> WORK ORDER:
Retype all of the material exactly, leaving no line out.

> SUPPLIED RECORDS:
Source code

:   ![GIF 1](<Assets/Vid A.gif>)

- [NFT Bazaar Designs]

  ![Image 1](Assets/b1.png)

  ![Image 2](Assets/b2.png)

> TASK SOLUTION:
Source code

:   ![GIF 1](<Assets/Vid A.gif>)

- [NFT Bazaar Designs]

  ![Image 1](Assets/b1.png)

  ![Image 2](Assets/b2.png)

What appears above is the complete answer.